Episode Details
Back to EpisodesBuilding How Brian Duncanson Helped Turn a Napkin Idea Into Spartan Race
Season 2026
Episode 24
Published 4 weeks ago
Description
Spartan Race started as an idea written on a napkin during a financial crisis. No business plan. Limited money. No guarantee any of it would work. Brian Duncanson, one of the original architects behind Spartan, sits down with Joe De Sena to walk through the real origin story: a meeting in Hartford in December 2009, the decision to fire before aiming, and a ragtag team that turned mud and barbed wire into a global brand operating in 45 countries. They break down the Fenway Stadium gamble Joe did not want to take, the pandemic pivot that forced DECA into a box, and why the strongest ideas at Spartan came when resources were thinnest. Brian also introduces his book, Becoming Spartan: Leveraging Friction to Forge, Scale, and Outlast, and explains what seventeen years of building under pressure taught him about action, constraint, and the 1% daily grind. Things You Will Learn:
- Why the strongest business innovations at Spartan came from resource constraints rather than abundance.
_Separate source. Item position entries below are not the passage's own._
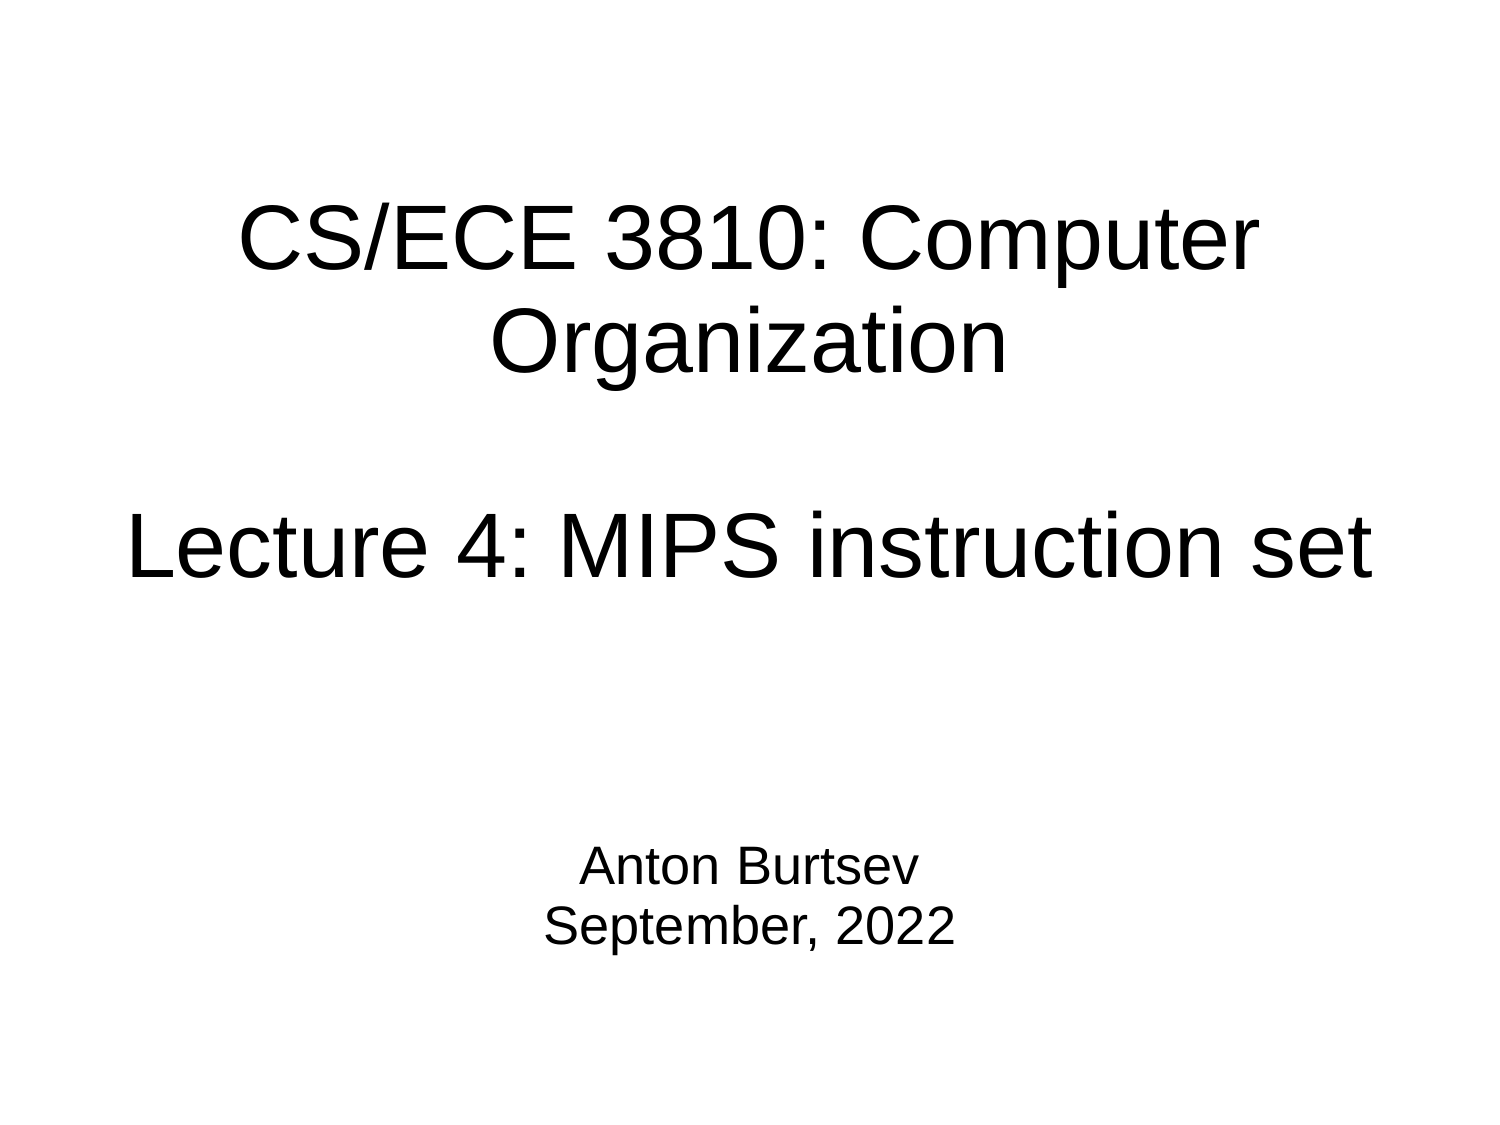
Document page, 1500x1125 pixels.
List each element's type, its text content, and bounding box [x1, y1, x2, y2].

subtitle Anton Burtsev September, 2022 [75, 578, 1425, 1006]
title CS/ECE 3810: Computer Organization Lecture 4: MIPS instruction set [75, 102, 1425, 578]
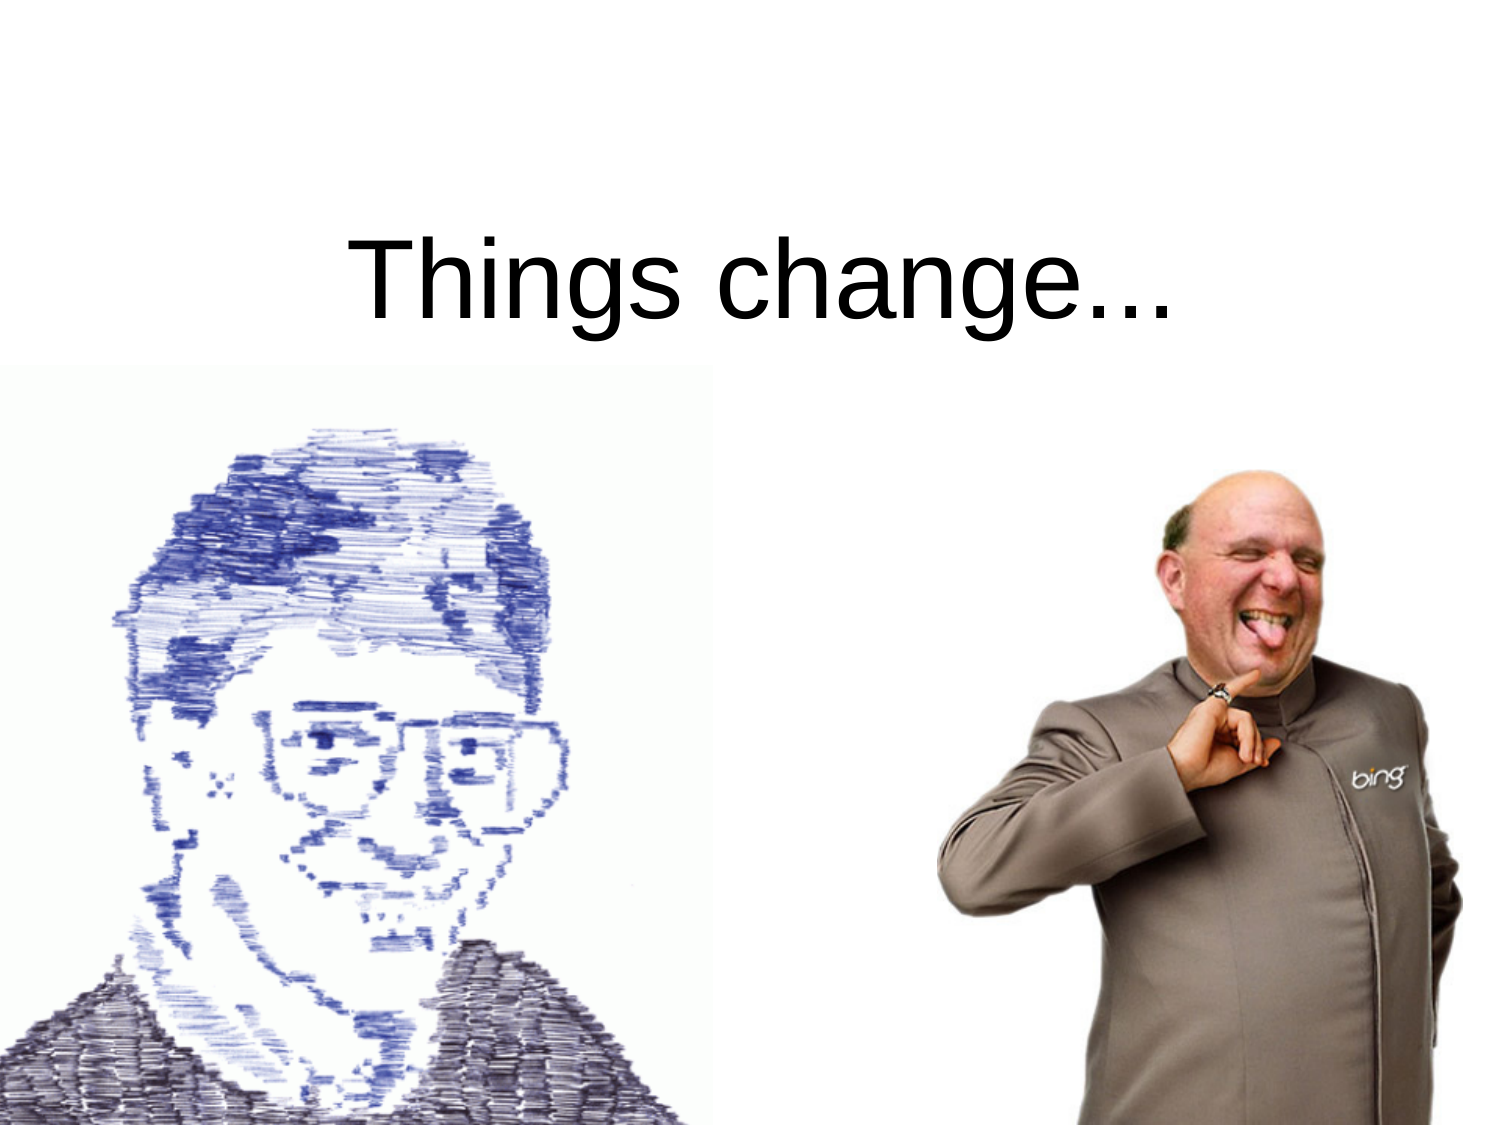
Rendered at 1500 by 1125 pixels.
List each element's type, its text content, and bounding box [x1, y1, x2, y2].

picture [937, 469, 1463, 1125]
text_box Things change... [149, 224, 1375, 349]
picture [0, 365, 713, 1125]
- The fire-ready-aim approach that turned a napkin sketch into a global endurance brand during a financial crisis.
- What breaking a massive goal into checkpoint-sized commitments does for focus, execution, and follow-through.
- Two Bike Math: When you lose a resource, the team that adapts fastest wins. Constraint forces innovation you would never find in comfort.
- Fire Ready Aim: Stop planning. Launch small. Test in the market. Adjust under pressure. The plan improves only after contact with reality.
- Checkpoint Navigation: Break the hundred-mile goal into five-mile segments. Solve the first one. Then move to the next. Momentum compounds.